(Items from a data source)

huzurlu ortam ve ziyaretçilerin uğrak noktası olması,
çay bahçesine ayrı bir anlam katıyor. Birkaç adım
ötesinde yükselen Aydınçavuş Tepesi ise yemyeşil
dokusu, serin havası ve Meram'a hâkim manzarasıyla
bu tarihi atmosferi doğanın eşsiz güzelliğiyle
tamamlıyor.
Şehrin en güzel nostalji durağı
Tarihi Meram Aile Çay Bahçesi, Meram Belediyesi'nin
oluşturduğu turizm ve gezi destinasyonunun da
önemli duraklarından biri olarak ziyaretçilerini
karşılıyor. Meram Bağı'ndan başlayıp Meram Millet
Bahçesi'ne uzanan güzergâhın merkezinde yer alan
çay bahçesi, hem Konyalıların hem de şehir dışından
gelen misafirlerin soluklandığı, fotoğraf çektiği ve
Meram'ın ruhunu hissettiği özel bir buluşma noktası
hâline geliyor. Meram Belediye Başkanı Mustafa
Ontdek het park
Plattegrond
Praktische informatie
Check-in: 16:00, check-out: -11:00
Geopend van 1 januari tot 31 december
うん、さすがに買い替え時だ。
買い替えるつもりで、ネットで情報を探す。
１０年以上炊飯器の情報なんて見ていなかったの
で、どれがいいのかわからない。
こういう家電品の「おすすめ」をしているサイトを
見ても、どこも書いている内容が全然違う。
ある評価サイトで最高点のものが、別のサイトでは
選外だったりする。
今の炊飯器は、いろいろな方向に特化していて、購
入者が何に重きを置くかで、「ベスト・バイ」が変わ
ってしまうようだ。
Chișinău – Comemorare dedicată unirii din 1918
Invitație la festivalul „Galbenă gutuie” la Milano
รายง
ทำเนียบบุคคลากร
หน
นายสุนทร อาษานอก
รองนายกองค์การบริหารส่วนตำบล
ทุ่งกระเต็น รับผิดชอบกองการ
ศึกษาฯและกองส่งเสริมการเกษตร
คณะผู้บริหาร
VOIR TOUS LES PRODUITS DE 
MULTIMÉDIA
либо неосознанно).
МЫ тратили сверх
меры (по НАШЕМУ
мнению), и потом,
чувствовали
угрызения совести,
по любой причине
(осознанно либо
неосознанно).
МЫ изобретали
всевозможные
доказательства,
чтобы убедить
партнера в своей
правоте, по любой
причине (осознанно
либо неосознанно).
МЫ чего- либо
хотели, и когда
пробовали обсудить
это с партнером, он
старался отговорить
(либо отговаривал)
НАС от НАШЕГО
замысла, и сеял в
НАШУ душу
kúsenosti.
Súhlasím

### Activity
The expected response is every record, reproduced word for word.

### Answer to this exercise
huzurlu ortam ve ziyaretçilerin uğrak noktası olması,
çay bahçesine ayrı bir anlam katıyor. Birkaç adım
ötesinde yükselen Aydınçavuş Tepesi ise yemyeşil
dokusu, serin havası ve Meram'a hâkim manzarasıyla
bu tarihi atmosferi doğanın eşsiz güzelliğiyle
tamamlıyor.
Şehrin en güzel nostalji durağı
Tarihi Meram Aile Çay Bahçesi, Meram Belediyesi'nin
oluşturduğu turizm ve gezi destinasyonunun da
önemli duraklarından biri olarak ziyaretçilerini
karşılıyor. Meram Bağı'ndan başlayıp Meram Millet
Bahçesi'ne uzanan güzergâhın merkezinde yer alan
çay bahçesi, hem Konyalıların hem de şehir dışından
gelen misafirlerin soluklandığı, fotoğraf çektiği ve
Meram'ın ruhunu hissettiği özel bir buluşma noktası
hâline geliyor. Meram Belediye Başkanı Mustafa
Ontdek het park
Plattegrond
Praktische informatie
Check-in: 16:00, check-out: -11:00
Geopend van 1 januari tot 31 december
うん、さすがに買い替え時だ。
買い替えるつもりで、ネットで情報を探す。
１０年以上炊飯器の情報なんて見ていなかったの
で、どれがいいのかわからない。
こういう家電品の「おすすめ」をしているサイトを
見ても、どこも書いている内容が全然違う。
ある評価サイトで最高点のものが、別のサイトでは
選外だったりする。
今の炊飯器は、いろいろな方向に特化していて、購
入者が何に重きを置くかで、「ベスト・バイ」が変わ
ってしまうようだ。
Chișinău – Comemorare dedicată unirii din 1918
Invitație la festivalul „Galbenă gutuie” la Milano
รายง
ทำเนียบบุคคลากร
หน
นายสุนทร อาษานอก
รองนายกองค์การบริหารส่วนตำบล
ทุ่งกระเต็น รับผิดชอบกองการ
ศึกษาฯและกองส่งเสริมการเกษตร
คณะผู้บริหาร
VOIR TOUS LES PRODUITS DE 
MULTIMÉDIA
либо неосознанно).
МЫ тратили сверх
меры (по НАШЕМУ
мнению), и потом,
чувствовали
угрызения совести,
по любой причине
(осознанно либо
неосознанно).
МЫ изобретали
всевозможные
доказательства,
чтобы убедить
партнера в своей
правоте, по любой
причине (осознанно
либо неосознанно).
МЫ чего- либо
хотели, и когда
пробовали обсудить
это с партнером, он
старался отговорить
(либо отговаривал)
НАС от НАШЕГО
замысла, и сеял в
НАШУ душу
kúsenosti.
Súhlasím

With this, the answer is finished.